**Detected change data:**
==*==

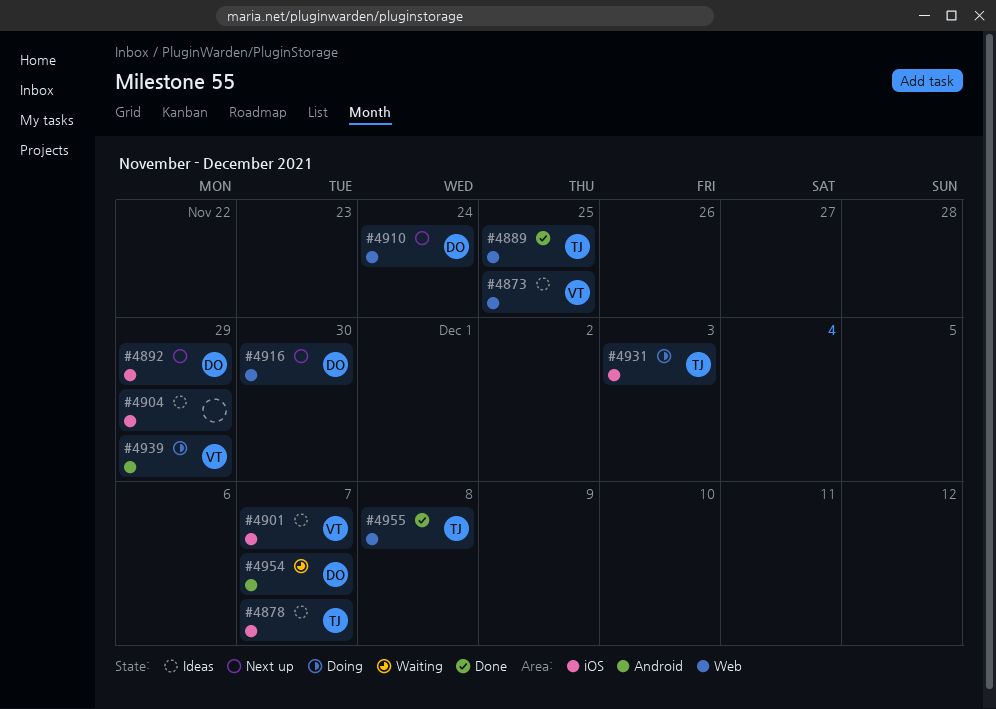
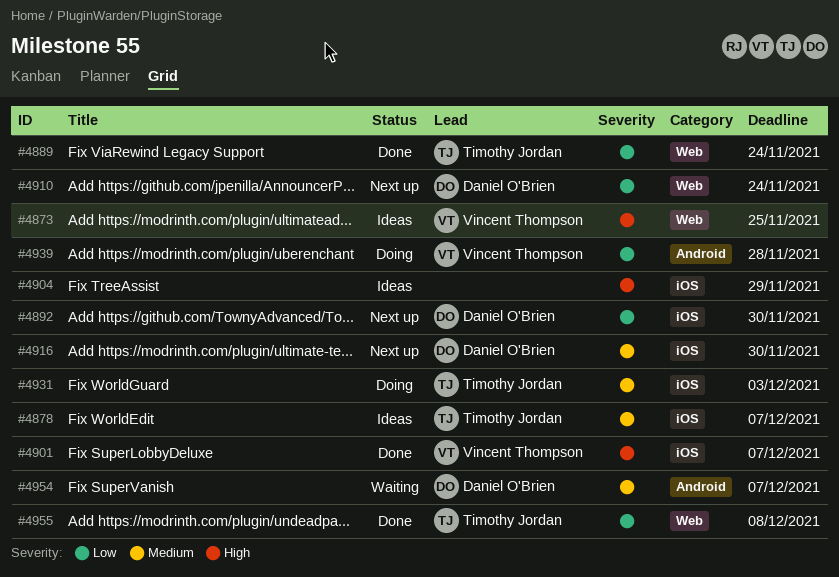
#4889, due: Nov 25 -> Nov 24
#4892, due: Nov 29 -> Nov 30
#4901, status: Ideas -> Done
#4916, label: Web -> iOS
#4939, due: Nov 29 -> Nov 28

==*==

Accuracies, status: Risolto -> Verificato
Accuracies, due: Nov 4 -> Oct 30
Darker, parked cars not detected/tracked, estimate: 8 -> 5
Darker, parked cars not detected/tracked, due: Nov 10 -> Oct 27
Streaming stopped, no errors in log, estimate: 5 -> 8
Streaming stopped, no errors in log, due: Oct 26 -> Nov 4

==*==

**Work required:**
Every line that holds the word "errors" should be copied from the records.

**Exercise output:**
Streaming stopped, no errors in log, estimate: 5 -> 8
Streaming stopped, no errors in log, due: Oct 26 -> Nov 4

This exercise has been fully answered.